Buscando não estragar o momento, deixava-se levar pela encenação. E, levando à mão a boca para ocultar os lábios, segredava:
- É meio criminosa, mas minha bebida favorita.
“Um idiota”. Severus concluía com certo carinho.
Quem colocaria álcool numa massa?
Aliás, piscando algumas vezes, se fechasse os olhos, escutava os outros convidados agitados como as ondas oceânicas. Tocado pela iluminação que rememorava frestas solar, embarcava naquele segredo.
Mas...
- Acho que... – Recordando algumas frases comuns, escutadas ou encontradas em livros, por mais que aquela mistura fosse peculiar, arriscava. – Suponho que os peixes irão adorar quando você for o banquete.
- Sim. – James se preocupava. Dando de ombros, – Neste castelo, praticamos a transformação da matéria como forma de agradecimento ao universo.
- Um outro rei idiota me falou sobre a lei da consequência...
- Você escutava?
- Como não?
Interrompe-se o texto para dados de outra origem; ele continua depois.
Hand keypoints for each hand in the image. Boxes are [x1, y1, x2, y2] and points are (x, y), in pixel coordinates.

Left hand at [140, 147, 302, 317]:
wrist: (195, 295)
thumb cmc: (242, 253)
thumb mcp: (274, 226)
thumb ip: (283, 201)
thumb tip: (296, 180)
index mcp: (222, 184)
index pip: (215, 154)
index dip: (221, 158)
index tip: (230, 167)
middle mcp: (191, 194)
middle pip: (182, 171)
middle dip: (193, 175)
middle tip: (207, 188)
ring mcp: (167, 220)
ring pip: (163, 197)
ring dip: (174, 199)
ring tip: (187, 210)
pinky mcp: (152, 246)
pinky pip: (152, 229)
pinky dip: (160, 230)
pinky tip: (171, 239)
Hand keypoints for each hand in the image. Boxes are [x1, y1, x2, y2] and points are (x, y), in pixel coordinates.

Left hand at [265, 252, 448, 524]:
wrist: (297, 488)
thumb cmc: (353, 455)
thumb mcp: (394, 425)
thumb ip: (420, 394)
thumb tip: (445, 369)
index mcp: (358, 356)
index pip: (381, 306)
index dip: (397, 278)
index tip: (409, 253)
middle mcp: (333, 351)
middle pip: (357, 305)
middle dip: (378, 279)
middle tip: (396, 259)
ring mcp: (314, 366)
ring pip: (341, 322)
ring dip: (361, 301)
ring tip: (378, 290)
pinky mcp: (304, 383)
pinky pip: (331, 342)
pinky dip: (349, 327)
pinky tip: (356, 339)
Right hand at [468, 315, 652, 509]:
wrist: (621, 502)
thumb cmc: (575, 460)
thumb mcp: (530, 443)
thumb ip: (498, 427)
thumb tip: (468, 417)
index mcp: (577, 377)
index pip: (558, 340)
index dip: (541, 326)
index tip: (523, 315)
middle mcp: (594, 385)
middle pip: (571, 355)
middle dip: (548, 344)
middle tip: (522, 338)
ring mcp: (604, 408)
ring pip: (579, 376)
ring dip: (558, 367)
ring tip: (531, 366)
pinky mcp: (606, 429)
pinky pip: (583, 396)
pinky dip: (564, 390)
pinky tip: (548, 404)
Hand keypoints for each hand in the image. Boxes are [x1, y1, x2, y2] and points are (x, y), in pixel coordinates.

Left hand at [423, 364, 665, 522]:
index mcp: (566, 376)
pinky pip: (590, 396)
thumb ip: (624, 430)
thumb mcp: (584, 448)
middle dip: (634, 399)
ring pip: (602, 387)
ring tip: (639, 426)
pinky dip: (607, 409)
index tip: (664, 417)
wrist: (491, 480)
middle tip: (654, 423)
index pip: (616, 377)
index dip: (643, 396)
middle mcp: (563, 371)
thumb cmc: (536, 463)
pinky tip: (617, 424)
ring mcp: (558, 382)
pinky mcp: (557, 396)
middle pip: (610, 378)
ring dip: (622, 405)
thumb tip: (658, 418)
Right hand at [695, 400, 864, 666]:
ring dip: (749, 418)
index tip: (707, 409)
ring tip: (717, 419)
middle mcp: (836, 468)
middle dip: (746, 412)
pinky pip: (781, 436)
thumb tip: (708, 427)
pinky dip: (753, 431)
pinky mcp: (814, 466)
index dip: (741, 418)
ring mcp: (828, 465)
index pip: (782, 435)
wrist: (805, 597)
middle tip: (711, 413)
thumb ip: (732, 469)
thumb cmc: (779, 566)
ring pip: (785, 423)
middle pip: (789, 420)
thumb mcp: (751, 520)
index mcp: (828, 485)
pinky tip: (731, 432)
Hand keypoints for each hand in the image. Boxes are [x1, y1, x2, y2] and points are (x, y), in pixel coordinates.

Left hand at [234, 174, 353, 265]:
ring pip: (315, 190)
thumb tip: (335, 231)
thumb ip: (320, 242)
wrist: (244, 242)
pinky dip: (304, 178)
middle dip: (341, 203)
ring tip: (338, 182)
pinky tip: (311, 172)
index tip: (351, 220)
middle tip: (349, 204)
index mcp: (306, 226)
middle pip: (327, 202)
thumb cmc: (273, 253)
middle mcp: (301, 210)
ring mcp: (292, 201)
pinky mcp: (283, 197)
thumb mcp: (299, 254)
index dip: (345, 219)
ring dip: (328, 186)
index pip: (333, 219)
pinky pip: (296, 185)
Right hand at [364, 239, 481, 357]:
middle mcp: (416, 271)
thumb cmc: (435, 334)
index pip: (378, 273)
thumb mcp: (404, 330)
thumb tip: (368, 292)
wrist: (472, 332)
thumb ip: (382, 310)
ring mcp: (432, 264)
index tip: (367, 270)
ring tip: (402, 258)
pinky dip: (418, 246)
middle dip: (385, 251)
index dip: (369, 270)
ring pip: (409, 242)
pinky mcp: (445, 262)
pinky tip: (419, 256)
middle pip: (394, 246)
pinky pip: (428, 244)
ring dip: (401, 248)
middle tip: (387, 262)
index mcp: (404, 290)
Ele era irritante demais para ignorar.
James sorriu.
- Vou me empenhar em ser mais irritante para que você não tire os olhos de mim, Severus. – Percebendo o algoz gesticular os lábios ultrajados, acrescentava sério. - Contudo, embora seja sensacional e tenha todo o lance da herança, eu te garanto que vamos sair daqui.
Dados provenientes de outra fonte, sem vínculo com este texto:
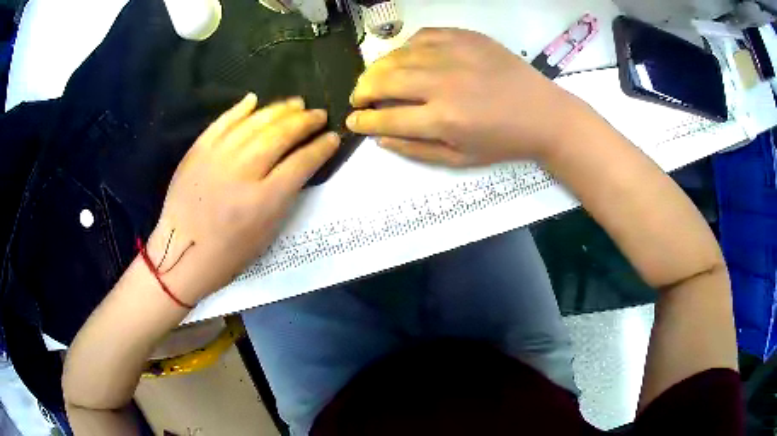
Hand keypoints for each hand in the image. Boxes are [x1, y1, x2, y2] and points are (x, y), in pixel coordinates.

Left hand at [145, 93, 339, 303]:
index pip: (301, 163)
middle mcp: (241, 174)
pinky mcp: (198, 151)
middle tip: (319, 114)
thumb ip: (284, 196)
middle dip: (305, 122)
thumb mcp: (266, 233)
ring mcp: (217, 158)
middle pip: (280, 136)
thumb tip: (298, 165)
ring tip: (296, 103)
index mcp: (263, 202)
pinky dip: (239, 109)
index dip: (321, 147)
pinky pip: (222, 122)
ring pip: (254, 123)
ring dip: (279, 110)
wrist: (181, 252)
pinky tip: (255, 99)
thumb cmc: (227, 253)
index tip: (333, 137)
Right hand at [346, 28, 587, 166]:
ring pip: (398, 55)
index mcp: (443, 119)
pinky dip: (406, 48)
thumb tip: (380, 138)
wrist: (543, 114)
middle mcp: (443, 82)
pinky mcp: (466, 37)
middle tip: (357, 98)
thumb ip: (416, 150)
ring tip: (374, 78)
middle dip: (361, 91)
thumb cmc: (503, 141)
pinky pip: (422, 36)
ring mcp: (454, 54)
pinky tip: (406, 58)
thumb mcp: (460, 159)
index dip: (362, 121)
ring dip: (378, 68)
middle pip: (384, 80)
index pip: (386, 118)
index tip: (352, 121)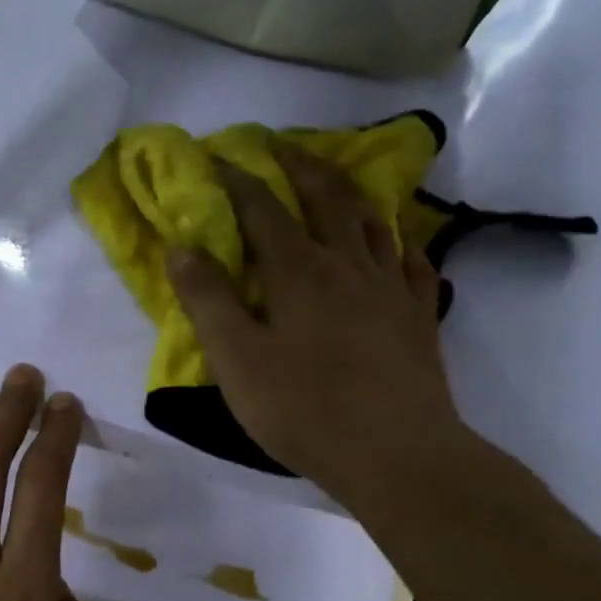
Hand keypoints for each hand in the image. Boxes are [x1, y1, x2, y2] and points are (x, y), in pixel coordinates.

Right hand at [168, 142, 472, 520]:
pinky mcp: (419, 316)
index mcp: (298, 271)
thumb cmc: (303, 409)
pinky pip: (411, 261)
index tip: (215, 156)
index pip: (261, 208)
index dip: (236, 178)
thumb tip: (181, 247)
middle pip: (326, 196)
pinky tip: (393, 244)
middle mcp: (348, 263)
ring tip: (332, 182)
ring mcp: (391, 287)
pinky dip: (397, 241)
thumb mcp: (236, 360)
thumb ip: (208, 300)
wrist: (396, 454)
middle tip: (278, 146)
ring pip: (372, 220)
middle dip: (298, 165)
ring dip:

- E nadaremos até alguma ilha?
- Por que não podemos tomar o navio?
O riso fugaz, quase imperceptível, especialmente pelo melindroso homem manter o pão defronte os lábios com intuito de ocultá-los. Saboreando uma nova pequena mordida, certamente, a loucura deveria ser o sal perpassando aquela refeição. E, era incrível como a ínfima possibilidade em sonhar, afastava o habitual desespero.
Agora, junto ao canto dos pássaros, a embarcação velejava calma em direção ao encontro de azuis naquele horizonte sem barcos ou nuvens.
Continuando a comer pensativo, os negros olhos propunham:
- Começamos pela garganta do sub-capitão.
- E seguimos como fantasmas para o convés.
- Se falharmos, os peixes vão ganhar um banquete mais cedo.
- O que sempre foi o nosso objetivo. – James admitia e, mediante o pequeno riso em concordância, completava. – Acho que nosso plano está perfeito.
- Não será nada fácil.
- Você duvida das minhas habilidades?
Sim, Severus duvidava.
No entanto, por mais que aquele fosse o primeiro castelo que visitasse, suspeitava que não fosse nobre explanar a opinião durante a refeição. Por isto, erguendo a velha garrafa num improvisado brinde, eles selavam o sagrado pacto que, provavelmente, não duraria até a próxima manhã e não importava, pois, durante aquele jantar, era a desculpa que os unia e tudo o que eles tinham.